> WORK ORDER
For the string "https", search the entries below and copy every line where it appears.

Pictures paired with source code:
══════

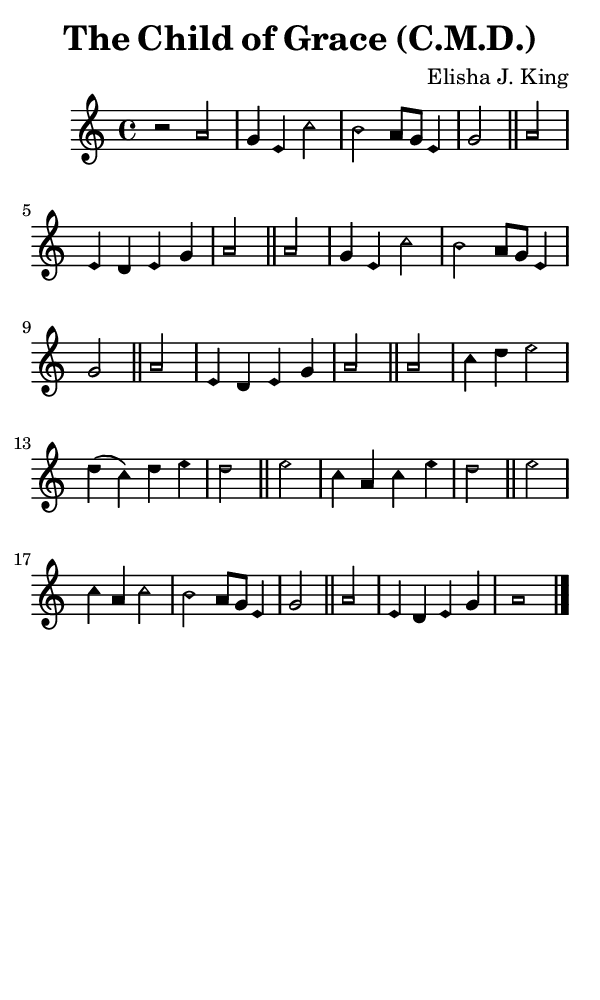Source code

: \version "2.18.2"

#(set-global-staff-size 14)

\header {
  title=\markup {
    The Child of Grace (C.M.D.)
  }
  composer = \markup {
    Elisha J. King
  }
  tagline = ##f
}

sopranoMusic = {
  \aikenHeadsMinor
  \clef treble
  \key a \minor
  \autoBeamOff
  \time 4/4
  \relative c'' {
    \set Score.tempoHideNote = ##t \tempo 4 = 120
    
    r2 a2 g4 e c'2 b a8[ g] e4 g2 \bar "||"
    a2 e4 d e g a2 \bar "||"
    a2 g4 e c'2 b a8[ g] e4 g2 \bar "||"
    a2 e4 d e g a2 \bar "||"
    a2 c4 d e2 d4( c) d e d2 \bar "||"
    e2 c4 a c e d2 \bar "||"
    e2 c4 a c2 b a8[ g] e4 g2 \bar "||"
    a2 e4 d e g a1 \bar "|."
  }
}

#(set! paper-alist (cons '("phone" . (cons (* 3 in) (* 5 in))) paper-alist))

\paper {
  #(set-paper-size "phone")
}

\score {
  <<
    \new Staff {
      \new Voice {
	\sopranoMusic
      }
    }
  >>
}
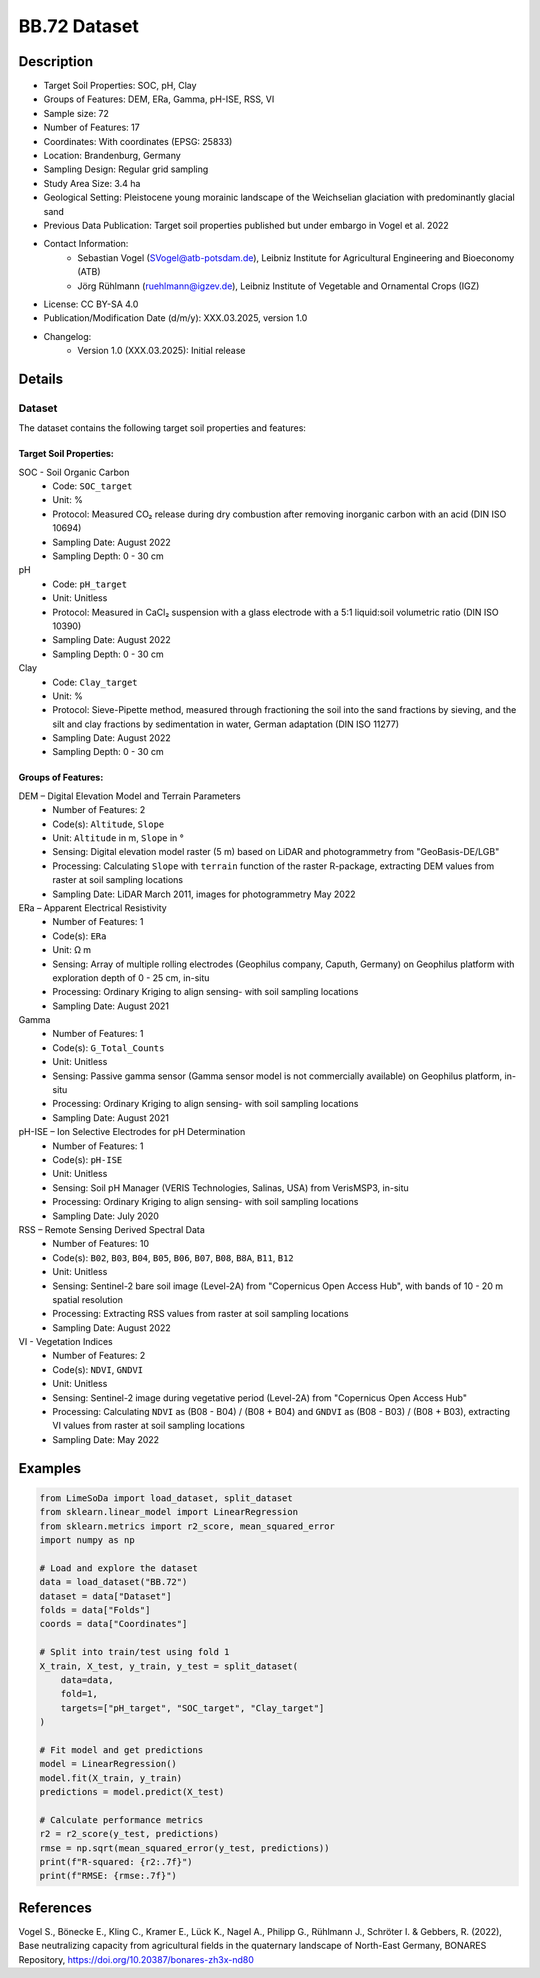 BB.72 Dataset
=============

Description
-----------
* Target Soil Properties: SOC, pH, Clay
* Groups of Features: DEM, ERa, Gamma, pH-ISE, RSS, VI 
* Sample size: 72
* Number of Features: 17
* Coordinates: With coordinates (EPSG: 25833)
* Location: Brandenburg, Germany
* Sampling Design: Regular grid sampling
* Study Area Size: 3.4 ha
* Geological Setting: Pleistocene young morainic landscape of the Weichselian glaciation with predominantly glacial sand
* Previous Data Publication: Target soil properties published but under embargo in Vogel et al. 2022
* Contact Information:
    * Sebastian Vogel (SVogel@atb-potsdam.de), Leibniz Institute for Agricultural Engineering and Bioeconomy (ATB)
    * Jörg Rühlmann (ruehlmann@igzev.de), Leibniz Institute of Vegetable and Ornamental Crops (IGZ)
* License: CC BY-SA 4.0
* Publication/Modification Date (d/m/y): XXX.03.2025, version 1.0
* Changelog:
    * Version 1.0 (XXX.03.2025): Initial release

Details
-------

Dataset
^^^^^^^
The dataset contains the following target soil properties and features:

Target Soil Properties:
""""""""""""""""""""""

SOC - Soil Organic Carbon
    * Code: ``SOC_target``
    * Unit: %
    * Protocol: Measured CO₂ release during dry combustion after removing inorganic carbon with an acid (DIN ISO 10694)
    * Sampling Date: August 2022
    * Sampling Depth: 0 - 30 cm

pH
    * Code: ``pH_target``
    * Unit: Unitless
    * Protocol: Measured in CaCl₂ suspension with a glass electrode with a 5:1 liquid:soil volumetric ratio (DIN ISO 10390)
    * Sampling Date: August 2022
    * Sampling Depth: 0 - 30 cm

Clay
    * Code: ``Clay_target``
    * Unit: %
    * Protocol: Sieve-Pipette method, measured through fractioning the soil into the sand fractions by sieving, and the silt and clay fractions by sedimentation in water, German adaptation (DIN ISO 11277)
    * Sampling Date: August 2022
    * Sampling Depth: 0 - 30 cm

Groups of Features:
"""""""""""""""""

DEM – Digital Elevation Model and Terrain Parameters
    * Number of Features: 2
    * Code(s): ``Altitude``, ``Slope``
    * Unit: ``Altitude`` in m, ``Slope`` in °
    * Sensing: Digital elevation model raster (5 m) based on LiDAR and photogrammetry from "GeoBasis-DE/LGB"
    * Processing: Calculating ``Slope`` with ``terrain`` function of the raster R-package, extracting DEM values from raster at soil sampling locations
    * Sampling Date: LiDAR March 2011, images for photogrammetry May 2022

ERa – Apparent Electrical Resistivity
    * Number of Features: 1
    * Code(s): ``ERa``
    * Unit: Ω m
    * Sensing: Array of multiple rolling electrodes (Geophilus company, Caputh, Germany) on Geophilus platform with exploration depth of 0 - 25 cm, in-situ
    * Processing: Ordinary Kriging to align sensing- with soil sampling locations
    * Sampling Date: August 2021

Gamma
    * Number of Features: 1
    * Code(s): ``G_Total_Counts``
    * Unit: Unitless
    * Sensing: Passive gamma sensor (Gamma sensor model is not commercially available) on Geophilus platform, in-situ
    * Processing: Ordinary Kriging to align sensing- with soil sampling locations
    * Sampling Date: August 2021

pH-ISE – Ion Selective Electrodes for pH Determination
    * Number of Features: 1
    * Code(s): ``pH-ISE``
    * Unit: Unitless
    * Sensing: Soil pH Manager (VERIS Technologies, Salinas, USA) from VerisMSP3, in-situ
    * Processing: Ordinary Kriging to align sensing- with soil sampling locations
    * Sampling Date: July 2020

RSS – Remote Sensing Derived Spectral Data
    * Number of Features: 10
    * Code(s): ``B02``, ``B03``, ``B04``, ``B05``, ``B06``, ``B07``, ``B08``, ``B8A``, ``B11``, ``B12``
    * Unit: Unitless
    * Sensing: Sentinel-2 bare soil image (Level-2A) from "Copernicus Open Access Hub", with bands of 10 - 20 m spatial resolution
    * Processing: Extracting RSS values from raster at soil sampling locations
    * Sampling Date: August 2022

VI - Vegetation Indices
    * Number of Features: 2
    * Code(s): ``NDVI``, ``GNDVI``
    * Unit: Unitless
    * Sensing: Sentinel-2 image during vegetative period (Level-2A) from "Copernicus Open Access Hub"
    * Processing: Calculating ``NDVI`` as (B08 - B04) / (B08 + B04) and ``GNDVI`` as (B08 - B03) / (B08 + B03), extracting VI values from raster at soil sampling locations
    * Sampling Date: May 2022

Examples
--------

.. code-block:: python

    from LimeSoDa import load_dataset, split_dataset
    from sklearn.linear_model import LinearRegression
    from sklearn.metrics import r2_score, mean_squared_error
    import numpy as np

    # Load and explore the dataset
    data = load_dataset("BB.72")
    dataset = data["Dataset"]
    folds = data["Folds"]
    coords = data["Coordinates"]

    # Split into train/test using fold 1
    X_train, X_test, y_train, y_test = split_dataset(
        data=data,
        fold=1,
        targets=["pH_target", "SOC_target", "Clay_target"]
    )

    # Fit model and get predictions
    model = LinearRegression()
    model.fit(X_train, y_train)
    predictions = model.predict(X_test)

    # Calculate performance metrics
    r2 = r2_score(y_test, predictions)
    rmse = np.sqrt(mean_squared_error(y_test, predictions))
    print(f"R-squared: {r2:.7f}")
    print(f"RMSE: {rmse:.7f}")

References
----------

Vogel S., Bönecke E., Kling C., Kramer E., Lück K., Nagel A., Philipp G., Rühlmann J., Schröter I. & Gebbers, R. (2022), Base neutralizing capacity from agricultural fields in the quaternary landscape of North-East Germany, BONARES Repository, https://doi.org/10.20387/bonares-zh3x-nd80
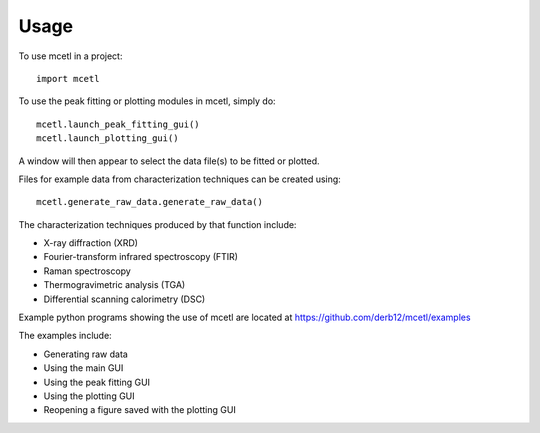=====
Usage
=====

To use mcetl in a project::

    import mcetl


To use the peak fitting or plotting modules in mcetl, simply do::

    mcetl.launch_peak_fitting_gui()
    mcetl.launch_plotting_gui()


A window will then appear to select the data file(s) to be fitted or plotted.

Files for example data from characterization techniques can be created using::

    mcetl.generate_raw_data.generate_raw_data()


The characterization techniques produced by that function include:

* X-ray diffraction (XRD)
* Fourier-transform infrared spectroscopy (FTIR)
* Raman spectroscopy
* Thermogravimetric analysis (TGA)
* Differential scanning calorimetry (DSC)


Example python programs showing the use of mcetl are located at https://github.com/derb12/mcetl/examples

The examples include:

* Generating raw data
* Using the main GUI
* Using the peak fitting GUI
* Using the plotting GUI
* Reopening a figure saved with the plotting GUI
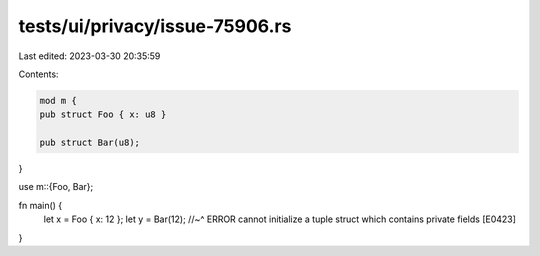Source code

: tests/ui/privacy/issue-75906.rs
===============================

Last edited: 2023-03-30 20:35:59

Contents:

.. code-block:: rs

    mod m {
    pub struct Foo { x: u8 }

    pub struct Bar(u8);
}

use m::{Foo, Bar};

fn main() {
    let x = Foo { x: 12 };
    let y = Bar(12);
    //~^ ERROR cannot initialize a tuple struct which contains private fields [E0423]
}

══════

> SOLVED PROBLEM
Vogel S., Bönecke E., Kling C., Kramer E., Lück K., Nagel A., Philipp G., Rühlmann J., Schröter I. & Gebbers, R. (2022), Base neutralizing capacity from agricultural fields in the quaternary landscape of North-East Germany, BONARES Repository, https://doi.org/10.20387/bonares-zh3x-nd80
Example python programs showing the use of mcetl are located at https://github.com/derb12/mcetl/examples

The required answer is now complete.